‘If poetry comes not as naturally as the leaves to a tree, it had better not come at all.’ John Keats, Hampstead Feb 27th 1818, Letter to John Taylor.
Keats wrote this ‘axiom’ in a letter to his friend John Taylor when he was 22. Are we to read this as a notion of genius — that great artists simply and effortlessly derive their work from the muses, while the rest of us lumpen, non-geniuses labour? Of course by the age of 22 Keats had already published and written sublime and lasting work. But read through his poetry and you can see the craft evolve at an extraordinary rate — accelerated by his deep study of Shakespeare.

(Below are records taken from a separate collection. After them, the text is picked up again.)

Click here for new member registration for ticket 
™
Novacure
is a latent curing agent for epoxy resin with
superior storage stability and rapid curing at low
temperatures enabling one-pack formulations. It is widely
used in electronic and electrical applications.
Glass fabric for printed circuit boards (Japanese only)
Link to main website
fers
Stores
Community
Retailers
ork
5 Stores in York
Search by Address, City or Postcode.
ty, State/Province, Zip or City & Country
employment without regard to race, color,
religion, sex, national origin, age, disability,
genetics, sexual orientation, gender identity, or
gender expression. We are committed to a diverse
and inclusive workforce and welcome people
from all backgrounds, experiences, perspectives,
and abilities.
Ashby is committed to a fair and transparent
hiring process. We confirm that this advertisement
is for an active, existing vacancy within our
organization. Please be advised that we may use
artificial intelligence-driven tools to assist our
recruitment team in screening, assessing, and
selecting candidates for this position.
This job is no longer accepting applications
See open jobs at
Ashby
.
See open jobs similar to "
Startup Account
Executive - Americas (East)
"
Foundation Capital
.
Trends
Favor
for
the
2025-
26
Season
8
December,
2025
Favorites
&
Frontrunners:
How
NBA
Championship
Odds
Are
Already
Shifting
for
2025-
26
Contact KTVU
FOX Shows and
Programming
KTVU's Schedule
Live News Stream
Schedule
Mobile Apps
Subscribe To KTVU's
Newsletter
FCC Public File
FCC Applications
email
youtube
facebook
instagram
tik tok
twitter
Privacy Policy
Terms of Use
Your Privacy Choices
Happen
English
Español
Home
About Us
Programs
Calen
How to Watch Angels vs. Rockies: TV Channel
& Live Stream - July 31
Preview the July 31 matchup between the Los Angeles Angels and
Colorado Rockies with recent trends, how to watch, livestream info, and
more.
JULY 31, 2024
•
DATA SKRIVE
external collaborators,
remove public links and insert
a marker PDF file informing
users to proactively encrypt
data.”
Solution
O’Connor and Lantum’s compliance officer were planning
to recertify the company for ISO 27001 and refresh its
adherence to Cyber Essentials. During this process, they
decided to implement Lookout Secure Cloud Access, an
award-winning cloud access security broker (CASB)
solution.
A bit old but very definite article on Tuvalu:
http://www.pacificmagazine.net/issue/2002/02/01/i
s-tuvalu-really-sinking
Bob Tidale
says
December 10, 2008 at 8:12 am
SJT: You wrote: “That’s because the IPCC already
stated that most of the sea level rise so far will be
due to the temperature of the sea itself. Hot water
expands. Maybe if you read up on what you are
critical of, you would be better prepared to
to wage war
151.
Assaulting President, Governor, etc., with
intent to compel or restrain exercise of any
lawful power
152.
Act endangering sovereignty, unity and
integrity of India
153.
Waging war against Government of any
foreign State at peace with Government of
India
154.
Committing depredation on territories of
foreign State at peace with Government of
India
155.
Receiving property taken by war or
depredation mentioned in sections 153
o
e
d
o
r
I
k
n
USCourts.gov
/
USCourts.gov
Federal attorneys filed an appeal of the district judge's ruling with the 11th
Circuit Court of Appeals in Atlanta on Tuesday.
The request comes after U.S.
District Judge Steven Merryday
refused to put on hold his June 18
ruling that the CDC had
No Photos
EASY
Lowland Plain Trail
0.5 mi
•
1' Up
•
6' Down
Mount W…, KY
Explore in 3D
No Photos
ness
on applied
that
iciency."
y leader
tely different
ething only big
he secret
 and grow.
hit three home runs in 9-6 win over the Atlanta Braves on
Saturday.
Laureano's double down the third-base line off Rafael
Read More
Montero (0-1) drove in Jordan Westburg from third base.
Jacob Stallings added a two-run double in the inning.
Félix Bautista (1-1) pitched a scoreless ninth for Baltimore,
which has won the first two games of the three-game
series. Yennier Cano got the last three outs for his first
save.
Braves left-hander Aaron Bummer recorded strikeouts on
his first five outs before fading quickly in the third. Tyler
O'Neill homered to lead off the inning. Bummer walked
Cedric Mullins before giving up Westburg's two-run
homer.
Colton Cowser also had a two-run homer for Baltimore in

Most texts, especially poetry, are worked at long and hard. Many writers, but I would suggest especially poets because of the nature of the form, will be familiar with the sensation of a poem arriving fully realised. The first poem I had printed (in Other Poetry, back in the early eighties) was written this way. I remember sitting down to write, after a visit to Kenilworth Castle, and an effortless eight-line poem about the Castle simply popping out. It was a weird feeling. Since then a few of my poems have emerged this way and when it happens, you must avoid noticing that it is happening, just go with the flow.
Keats’s Ode To Autumn, was published in 1820. While the first page of the MS here has crossings-out (I selected this image from Google because it seemed quite worked on) even this MS demonstrates that the poem arrived almost fully formed, and it was composed in one day — 19th September 1819. For one of the most famous poems in the English language, that’s not bad going. Here’s the first page of the MS version.
It is a moot point if anyone else can tell that a something written in one fell swoop or not, and if this matters?
T.E. Eliot’s The Waste Land, took years to write, and there is MS with not only Eliot’s workings but Ezra Pound, the il miglior fabbro (the better maker) of the poem’s dedication. Between them, they shrunk the poem by almost half with their edits and revisions. Here is the start of the poem as we know it, but notice the pagination, the first page of the poem in MS had been completely cut, with a light pencil line, by Eliot himself.
Naturally the methods of Keats and Eliot are entirely different. Modernism, as expressed in The Waste Land, is in part a literary collage, a piecing together to make something new. This is time consuming. The Romantic idea of genius, and a spirit suddenly possessing one is persistent. It is a single-minded outpouring, rather than an assemblage. You may have read lots, but your poem must pour out of you in an inspired torrent.
Keats was an extraordinary person. If we were all to wait for poetry to emerge like leaves from a tree, poems would be few and far between. But perhaps there is a case to be argued that a Romantic poem being tinkered with endlessly somehow kills it. Wordsworth’s endless revisions of his own work may be an example of this.
Today, traces of Romantic thinking still exist in the caricatured expectations culture has for the way artists are supposed to behave. The image of the otherworldly poet inspired by a muse is a hard one to shake off.
2 replies on “Is John Keats a natural poet?”
Always fascinating to see how other poets work. My reaction to the Keats manuscript was to wonder whether in fact we were seeing absolutely the first draft. I’m not suggesting I’m anywhere near the Keats level – in fact I’m on a distinctly lower planet than the great man – but I will usually start a poem in freehand, then, when the first part is completed after a fair bit of crossing-out and messing-around – all in manuscript – copy that out and carry on the process. I’m just wondering – looking at the fact that the first Stanza of Keats’ ode is entirely free of amendments whereas the second one is the reverse – whether Keats didn’t do something similar so that what we are now looking at is, as it were, page 2 of the original draft with a fair copy of the first stanza. Who knows? On the other hand, Mozart wrote stuff without any amendments and he was no slouch…
Hi Antony, it is interesting. You may be right about the Keats MS. I get the impression that Keats did a lot of composing in his head before actually sitting down to write it out. I’ve done this once in a while, but I soon get to the point where I have to start writing as I don’t trust my memory!